* ABOUT THIS EXERCISE *
Return each line of the listing in which the word "opponent" appears.

* LISTED RECORDS *

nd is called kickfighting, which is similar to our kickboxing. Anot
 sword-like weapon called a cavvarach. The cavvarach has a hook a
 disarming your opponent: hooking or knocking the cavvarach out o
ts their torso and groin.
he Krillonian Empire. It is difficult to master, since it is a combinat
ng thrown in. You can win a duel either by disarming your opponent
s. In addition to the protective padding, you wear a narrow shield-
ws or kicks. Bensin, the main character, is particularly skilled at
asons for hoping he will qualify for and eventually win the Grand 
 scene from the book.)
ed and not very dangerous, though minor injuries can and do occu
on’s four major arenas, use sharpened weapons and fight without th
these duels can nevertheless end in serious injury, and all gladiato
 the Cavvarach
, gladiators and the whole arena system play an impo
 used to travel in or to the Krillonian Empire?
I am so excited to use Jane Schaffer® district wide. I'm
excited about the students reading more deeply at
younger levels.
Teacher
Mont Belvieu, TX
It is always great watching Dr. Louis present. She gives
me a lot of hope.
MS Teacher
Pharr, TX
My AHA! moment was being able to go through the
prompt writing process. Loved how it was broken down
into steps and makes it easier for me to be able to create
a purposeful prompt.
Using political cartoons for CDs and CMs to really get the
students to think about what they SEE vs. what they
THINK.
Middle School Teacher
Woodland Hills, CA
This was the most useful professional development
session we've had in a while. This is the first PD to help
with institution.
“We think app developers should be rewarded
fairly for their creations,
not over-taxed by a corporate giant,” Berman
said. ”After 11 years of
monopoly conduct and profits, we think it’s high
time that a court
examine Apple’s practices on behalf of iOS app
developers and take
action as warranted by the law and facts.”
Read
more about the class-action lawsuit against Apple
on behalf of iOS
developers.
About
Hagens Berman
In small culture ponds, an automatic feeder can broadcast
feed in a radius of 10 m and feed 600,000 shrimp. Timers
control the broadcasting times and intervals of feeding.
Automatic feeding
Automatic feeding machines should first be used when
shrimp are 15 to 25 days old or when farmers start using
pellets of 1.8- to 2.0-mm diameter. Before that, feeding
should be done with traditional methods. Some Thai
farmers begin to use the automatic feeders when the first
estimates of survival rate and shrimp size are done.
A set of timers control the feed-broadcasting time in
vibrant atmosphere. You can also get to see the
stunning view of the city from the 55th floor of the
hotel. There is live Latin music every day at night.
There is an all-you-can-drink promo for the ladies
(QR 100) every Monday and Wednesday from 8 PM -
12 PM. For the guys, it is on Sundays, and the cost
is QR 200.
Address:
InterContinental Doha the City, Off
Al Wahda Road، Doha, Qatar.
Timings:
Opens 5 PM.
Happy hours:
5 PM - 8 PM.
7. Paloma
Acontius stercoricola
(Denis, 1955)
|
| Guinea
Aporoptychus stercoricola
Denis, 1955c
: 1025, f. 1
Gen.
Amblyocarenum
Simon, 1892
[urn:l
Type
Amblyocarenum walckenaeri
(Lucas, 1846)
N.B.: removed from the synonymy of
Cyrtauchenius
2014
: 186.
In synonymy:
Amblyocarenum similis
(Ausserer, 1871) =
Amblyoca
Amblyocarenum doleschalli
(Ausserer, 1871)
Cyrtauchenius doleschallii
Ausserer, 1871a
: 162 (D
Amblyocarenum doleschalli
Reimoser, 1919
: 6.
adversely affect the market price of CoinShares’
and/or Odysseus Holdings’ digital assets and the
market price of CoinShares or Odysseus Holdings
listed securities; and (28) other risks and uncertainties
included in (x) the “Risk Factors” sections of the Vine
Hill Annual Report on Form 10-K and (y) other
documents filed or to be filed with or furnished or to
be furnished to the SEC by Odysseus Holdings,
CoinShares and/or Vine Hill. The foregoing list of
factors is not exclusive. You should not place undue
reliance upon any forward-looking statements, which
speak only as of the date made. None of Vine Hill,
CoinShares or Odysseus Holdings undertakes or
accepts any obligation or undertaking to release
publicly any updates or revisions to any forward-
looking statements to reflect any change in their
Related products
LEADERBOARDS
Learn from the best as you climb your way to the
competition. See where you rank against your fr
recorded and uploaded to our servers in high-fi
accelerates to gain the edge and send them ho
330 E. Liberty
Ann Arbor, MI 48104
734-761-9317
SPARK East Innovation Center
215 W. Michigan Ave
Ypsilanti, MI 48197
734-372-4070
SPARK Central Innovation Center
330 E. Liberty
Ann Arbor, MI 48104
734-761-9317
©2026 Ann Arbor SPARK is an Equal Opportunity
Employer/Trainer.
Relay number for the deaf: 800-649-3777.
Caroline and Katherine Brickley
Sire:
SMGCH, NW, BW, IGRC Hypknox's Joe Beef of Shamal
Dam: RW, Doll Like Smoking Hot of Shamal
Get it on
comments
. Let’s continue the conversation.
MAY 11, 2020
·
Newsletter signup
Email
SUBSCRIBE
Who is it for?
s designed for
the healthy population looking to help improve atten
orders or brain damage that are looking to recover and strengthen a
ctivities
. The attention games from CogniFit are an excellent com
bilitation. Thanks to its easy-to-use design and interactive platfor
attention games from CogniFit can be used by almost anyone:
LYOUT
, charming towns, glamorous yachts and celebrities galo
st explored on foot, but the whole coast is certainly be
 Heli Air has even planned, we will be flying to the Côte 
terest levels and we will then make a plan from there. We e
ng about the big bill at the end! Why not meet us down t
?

* RESPONSE TO THE TASK *
 disarming your opponent: hooking or knocking the cavvarach out o
ng thrown in. You can win a duel either by disarming your opponent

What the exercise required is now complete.